The sentence reminds me of a monologue we attended a couple of years back (in those dark, pre-Existence Machine days) by Josh Kornbluth. I remember I attended this performance somewhat reluctantly and later was delighted I'd gone. The monologue was titled Citizen Josh and purported to be notes towards fulfilling the final requirement, 25 years late, for Kornbluth's undergraduate degree. It was more like a rough draft, and I believe it's since been converted into a show with actual set design and so forth (see a description of the show here, with links to some audio excerpts). In short, I found Kornbluth inspiring. I use that word occasionally around here: inspiring. Why? I've tended to be inspired by those things that suggest the possible, in a world in which the possible has been apparently foreclosed, whether it's moments from the past, cultural artifacts, whatever. When community has happened. Where and when democracy, communism, anarchism (which all amount to the same thing, finally) has been in action. Where people do what needs to be done. Kornbluth grew up in an actively leftwing family, a communist family. His people did things.

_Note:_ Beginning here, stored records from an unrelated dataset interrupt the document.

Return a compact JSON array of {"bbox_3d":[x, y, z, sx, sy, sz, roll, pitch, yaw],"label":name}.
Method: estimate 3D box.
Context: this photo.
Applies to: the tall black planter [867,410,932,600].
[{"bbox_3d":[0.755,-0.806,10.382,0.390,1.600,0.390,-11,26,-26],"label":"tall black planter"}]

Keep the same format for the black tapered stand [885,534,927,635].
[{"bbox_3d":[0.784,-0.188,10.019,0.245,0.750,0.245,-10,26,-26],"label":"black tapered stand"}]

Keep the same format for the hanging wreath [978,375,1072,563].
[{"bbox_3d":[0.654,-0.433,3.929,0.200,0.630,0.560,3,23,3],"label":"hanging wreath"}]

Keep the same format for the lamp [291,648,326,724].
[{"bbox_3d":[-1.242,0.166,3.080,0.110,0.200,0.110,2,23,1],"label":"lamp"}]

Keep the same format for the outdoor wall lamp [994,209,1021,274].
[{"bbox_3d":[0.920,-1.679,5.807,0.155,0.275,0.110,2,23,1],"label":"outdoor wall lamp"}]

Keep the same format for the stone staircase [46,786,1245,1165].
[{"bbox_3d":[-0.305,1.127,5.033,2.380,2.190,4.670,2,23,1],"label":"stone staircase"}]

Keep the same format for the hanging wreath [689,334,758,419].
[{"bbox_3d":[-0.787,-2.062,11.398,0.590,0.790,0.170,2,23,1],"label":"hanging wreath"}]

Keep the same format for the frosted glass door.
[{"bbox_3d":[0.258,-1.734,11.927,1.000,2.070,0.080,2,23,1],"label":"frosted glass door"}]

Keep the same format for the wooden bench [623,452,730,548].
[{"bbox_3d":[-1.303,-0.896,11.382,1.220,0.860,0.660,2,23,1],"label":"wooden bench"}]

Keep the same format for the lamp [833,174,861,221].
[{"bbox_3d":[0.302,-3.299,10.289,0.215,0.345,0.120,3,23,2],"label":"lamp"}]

In his talk, Kornbluth was often moving and very funny. He spoke about action--how does one act? How does it happen? Where does it come from? He quoted Hannah Arendt, who called action a miracle. And he said some things that are echoed in Shaviro's lines above. He noted that it is true that the American Communists, like other Communist Parties around the world, received funding from the Soviet Union. It is true that, on some matters, they received orders. It is true that their faith in the Soviet Union was tragically misplaced. But, most importantly, it is abundantly true that these people changed things for the better. Perhaps you've seen the bumper sticker that reads something like this: "The Labor Movement--The People Who Brought You the Weekend". The point is that such things like the weekend, which we now take for granted, people fought for. In fact, they fought for far more--the 8-hour day, the weekend, these were merely compromises, agreements. Further battles were lost--indeed, further victories were foreclosed, in part due to the efforts of a co-opted labor leadership, in part due to the onset of neoliberalism, which has been a reinvigoration of the class war, 35 years of roll backs.

But the point is that people fought for these things, and those people were working people, and they were often, if not usually, communists or anarchists. They fought the good fight--and they were hounded by the forces of reaction, blacklisted, slandered, slighted, marginalized, impoverished, often killed. Their memory deserves better than to let everything they fought for vanish into thin air.